C’est justement ce que pense le ministère du Tourisme, de la culture et de l’aviation civile qui a vivement réagi dans un communiqué de presse diffusé le lundi 27 mai. « Nous souhaitons informer toutes les personnes concernées qu’il n’y a absolument aucun problème de cordes (…) Les alpinistes peuvent achever leur ascension en toute sécurité », lit-on. « Nous appelons les médias à ne pas diffuser de fausses informations, mais à se fier aux informations officielles ». Et d'annoncer qu’une enquête judiciaire allait être lancée contre Nirmal Purja « pour avoir diffusé des informations erronées dans le but de gagner en popularité ».
Comment riposte Nims Dai ?
Très remonté par ces accusations de mensonge, le Népalais n’a pas caché sa déception mais aussi sa détermination : « S'il le faut, je dénoncerai ouvertement tout le monde ! », écrivait il dans la foulée de ses vidéos. « Je suis extrêmement déçu par la communauté de la montagne qui fait appel à moi en temps de crise ! Tout ce que j'ai essayé de faire, c'est d'avoir un impact positif pour les alpinistes et le #Népal".
Et dès mercredi matin il a contre-attaqué avec des preuves, en publiant une vidéo sur Instagram montrant les cordes coupées et en donnant la parole à des Sherpas de son agence, Elite Exped. Et si d'autres cordées ont pu atteindre le sommet, dit-il, c’est parce que son équipe avait déjà réparé la ligne. « Ils me traitent de menteur. Mais voilà la preuve que la corde a bel et bien été coupée", dit-il.

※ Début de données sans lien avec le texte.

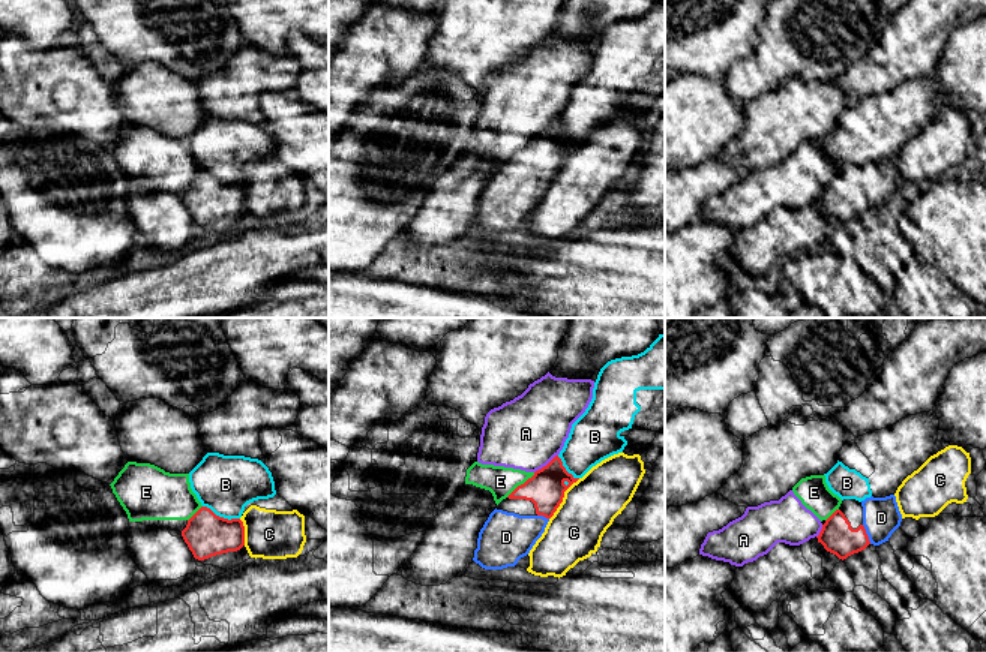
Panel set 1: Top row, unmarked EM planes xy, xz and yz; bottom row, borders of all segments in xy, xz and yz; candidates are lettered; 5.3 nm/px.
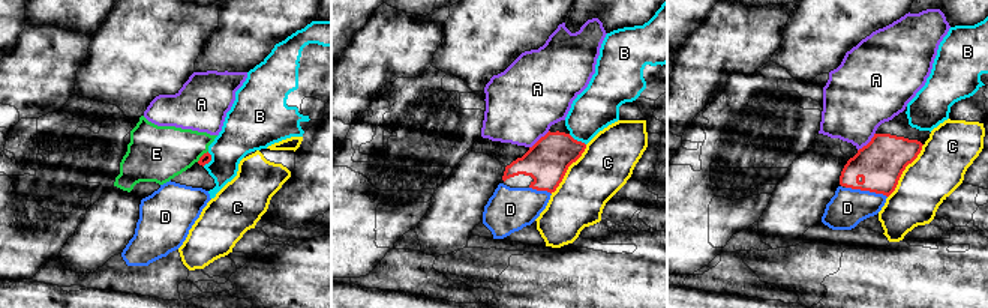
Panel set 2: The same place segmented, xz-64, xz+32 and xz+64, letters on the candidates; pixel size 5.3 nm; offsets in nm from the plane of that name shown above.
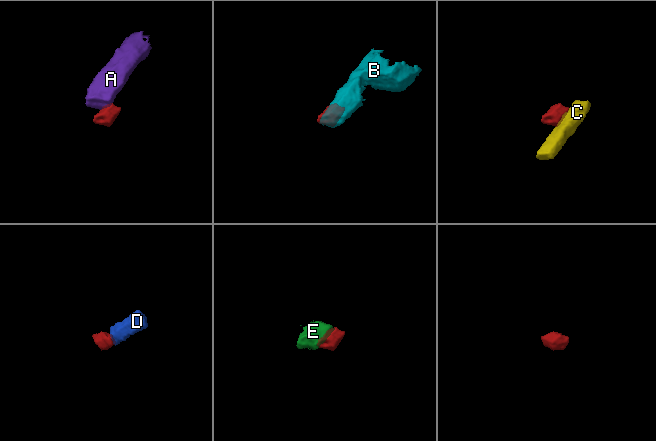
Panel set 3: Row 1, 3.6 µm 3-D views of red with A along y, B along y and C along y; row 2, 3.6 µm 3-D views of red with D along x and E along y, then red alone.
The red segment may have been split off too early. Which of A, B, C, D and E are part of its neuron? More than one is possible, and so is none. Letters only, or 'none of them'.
D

INTEGRITY. My team and I summitted Everest and Lhotse – what should be a huge celebration and yet I now have to clear up this negativity. Anything I do is with honesty and integrity – I do not make things up. On this video you can clearly see the cut ropes, which we were warned… pic.twitter.com/yAfdvFB98A
— Nirmal Purja MBE (@nimsdai) May 29, 2024
Les Sherpas de Nims Dai auraient en effet trouvé la corde coupée exactement à l'endroit indiqué par leurs collègues de Peak Promotion. Une section de 36 mètres environ localisée en bas de la montagne, entre le sommet sud de la montagne et une section connue sous le nom de The Balcony. Leur première hypothèse : un accident causé par un rocher. Mais à bien y regarder, la corde a clairement été sectionnée par un couteau, selon eux.
L’enquête est ouverte et on attend une déclaration de Nims Dai dès son retour d'expédition. Reste que le Népalais évolue actuellement dans un climat plutôt hostile. Car ce n'est pas la première fois qu’il se retrouve au centre d'une controverse. Tout récemment encore, le 26 mai, The Himalayan Times rapportait que la semaine dernière, l'autorité de l'aviation civile du Népal avait refusé de lui accorder un permis de vol, alléguant qu’il avait illégalement réquisitionné un hélicoptère sur l'Everest au début du mois. « Faux », avait alors rétorqué un porte-parole de l’agence de Nims Dai expliquant qu’il s’agissait de soigner des clients malades, intervention tout à fait légale.
Sur cette affaire comme sur la polémique des cordes, l’ancien membre du régiment népalais Ghurka et des forces spéciales britanniques, fidèle à sa réputation, ne semble pas avoir l’intention de faire profil bas. Mais il est clair désormais que ses coups d'éclat ne lui valent pas que des amis au sein du gouvernement, ce qui n'étonnera guère. Mais aussi que sa position au sein de la communauté népalaise est quelque peu fragilisée.